- Active: Principality: 1914 Republic: 1925–1927 Kingdom: 1928–1939
- Disbanded: 1914 (principality) 1927 (republic) 1939 (kingdom)
- Country: Principality of Albania Albanian Republic Kingdom of Albania
- Allegiance: Royal Albanian Army
- Branch: Navy
- Type: Defence force
- Role: Coastal protection
- Size: 17 officers and 140 sailors
- Headquarter: Port of Durrës, Durrës
- Ships: 1 royal yacht and 4 patrol boats in 1939
- Engagements: 1914–1915 Muslim revolts in Albania Italian Invasion of Albania Battle of Durrës (1939);

Insignia

= Albanian Navy (1914–1939) =

Between 1914 and 1939, there were three separate Albanian navies. The first navy was short-lived, belonging to the Principality of Albania. The second one, the Albanian Republican Navy shared a similar fate, as it served the short-lived Albanian Republic. The third navy, the Royal Albanian Navy, managed to last over a decade, until Italy invaded the country. The Republican and Royal Albanian Navies together formed the Zog era of the Albanian Navy, as King Zog founded the republic with himself as President before crowning himself as King of Albania. The Albanian Flotilla, small as it was, reached its peak during the Kingdom period.

==Warships of the Principality of Albania==
The first Albanian warship, albeit a ceremonial one, was the paddle yacht Taurus of the Austro-Hungarian government.

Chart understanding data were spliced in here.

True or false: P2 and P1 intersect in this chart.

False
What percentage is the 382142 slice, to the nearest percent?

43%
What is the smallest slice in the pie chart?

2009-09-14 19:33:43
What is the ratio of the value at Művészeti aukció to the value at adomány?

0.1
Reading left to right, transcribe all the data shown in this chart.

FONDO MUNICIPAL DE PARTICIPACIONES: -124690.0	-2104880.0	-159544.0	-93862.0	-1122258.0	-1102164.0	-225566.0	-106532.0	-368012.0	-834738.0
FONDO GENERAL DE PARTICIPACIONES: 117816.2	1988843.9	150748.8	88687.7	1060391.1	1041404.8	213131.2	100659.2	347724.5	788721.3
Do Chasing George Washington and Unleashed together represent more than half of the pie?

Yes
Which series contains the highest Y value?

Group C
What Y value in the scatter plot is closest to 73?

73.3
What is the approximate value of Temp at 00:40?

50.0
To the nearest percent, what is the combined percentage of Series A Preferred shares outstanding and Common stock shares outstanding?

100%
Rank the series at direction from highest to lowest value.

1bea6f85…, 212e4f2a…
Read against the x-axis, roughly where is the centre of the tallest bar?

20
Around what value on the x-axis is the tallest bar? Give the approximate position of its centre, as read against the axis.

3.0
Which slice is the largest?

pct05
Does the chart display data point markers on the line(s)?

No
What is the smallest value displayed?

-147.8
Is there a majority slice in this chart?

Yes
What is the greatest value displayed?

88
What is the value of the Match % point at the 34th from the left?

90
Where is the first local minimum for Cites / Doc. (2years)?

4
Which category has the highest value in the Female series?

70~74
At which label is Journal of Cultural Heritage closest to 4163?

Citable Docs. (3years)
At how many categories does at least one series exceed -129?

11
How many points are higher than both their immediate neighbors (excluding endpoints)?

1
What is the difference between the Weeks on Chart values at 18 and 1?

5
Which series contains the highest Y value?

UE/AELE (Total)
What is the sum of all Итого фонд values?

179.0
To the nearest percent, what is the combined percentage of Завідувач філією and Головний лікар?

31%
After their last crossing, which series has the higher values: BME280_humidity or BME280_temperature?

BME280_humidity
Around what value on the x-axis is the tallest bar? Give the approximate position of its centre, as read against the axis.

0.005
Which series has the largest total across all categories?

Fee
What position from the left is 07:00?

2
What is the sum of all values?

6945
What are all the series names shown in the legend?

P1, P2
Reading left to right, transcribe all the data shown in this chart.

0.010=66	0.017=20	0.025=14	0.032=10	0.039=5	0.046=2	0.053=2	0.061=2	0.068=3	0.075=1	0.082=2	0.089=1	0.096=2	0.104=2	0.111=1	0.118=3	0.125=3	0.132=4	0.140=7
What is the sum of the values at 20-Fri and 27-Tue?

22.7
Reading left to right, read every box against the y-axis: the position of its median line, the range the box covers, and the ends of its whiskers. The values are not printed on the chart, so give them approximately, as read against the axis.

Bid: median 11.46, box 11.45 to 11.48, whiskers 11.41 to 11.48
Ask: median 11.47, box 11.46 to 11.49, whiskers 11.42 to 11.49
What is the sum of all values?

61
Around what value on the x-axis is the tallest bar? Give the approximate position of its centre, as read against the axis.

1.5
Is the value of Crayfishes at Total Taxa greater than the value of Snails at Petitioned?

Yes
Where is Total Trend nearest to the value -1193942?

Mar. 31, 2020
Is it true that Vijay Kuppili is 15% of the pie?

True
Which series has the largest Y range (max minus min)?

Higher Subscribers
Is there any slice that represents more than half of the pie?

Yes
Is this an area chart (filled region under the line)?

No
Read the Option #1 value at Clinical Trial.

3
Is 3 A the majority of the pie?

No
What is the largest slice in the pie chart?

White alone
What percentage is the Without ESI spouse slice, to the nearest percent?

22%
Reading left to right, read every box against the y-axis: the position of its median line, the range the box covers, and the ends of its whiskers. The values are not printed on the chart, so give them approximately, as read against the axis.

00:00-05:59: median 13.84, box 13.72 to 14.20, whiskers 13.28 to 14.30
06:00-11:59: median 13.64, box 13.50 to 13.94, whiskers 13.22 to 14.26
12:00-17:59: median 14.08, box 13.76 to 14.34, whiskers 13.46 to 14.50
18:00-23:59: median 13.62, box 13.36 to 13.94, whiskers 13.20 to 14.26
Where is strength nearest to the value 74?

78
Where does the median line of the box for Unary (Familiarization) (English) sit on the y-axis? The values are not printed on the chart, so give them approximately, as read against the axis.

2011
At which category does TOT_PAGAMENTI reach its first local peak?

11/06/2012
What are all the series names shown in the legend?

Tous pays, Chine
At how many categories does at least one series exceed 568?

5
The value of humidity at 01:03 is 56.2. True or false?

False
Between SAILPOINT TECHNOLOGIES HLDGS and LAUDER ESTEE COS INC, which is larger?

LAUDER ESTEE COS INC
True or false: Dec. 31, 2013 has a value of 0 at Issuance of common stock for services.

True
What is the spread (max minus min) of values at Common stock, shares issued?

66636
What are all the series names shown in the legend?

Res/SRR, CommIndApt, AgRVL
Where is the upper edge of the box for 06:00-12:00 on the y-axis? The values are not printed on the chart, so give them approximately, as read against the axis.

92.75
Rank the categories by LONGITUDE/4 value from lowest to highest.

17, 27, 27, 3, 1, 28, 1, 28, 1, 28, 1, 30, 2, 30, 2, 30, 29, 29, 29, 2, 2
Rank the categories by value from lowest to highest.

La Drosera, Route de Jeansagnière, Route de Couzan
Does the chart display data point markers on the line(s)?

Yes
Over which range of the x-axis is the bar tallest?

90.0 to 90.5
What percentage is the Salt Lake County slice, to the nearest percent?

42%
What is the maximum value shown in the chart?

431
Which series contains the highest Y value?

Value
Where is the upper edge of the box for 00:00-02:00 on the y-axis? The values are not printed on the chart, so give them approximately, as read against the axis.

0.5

This vessel briefly served as royal yacht, bringing the Albanian Prince William to the then-capital of Albania, the port city of Durrës, on 7 March 1914. Taurus was built in Britain in 1903 as Nirvana before being purchased by Austria-Hungary in 1909 for 25,000 Sterling pounds. She displaced 1,375 tons, measuring 67.1 meters in length. She had a top speed of 15.6 knots and was armed with four light guns (two 47 mm Hotchkiss plus two 37 mm).

The other warship of this period was the armed steamer Herzegovina. Chartered from an Austrian shipping company initially as a transport ship, this small steamer was hastily armed with a mountain gun and crewed to fight the raging uprising against Prince William. She was used to bombard the town of Kavaja several times with little effect, before being run aground into a sandbank and heavily gunned by the rebels. She was ultimately recovered by her owners, who argued than the ship was not intended for military use.

==The Zog era==
===Republican warships===
In 1925, after the would-be King Zog came to power as President, the first proper warships of the Albanian Navy were acquired. Both vessels were ex-German flat-bottom minesweepers of the 205-ton type. They were named Shqipnia (ex-FM-16) and Skenderbeg (ex-FM-23) and served as gunboats. Despite comprising the entire Albanian Navy, the two warships spent their last two years of service rusting off Durrës before being sold for scrap.

===Royal warships===
After President Zog crowned himself King in 1928, he re-created the Albanian Navy that same year. Drawing lessons from the failed use of second-hand warships, he ordered a class of four smaller, but newly built patrol boats from Venice, Italy. Each of these vessels displaced between 40 and 46 tons, measuring 24.4 meters in length. Armament consisted of one three-inch (76 mm) naval gun and two machine guns, with a top speed amounting to 17 knots. The four boats were named after Albanian cities: Tiranë, Vlorë, Durrës and Sarandë.

Following the four patrol boats, a new royal yacht was also acquired from France. She was named Ilirja.

===Personnel===
At the time of the Italian invasion, the declared strength of the navy was 17 officers and about 140 petty officers and sailors. The most notable officer was the war hero Mujo Ulqinaku, commander of the patrol boat Tiranë.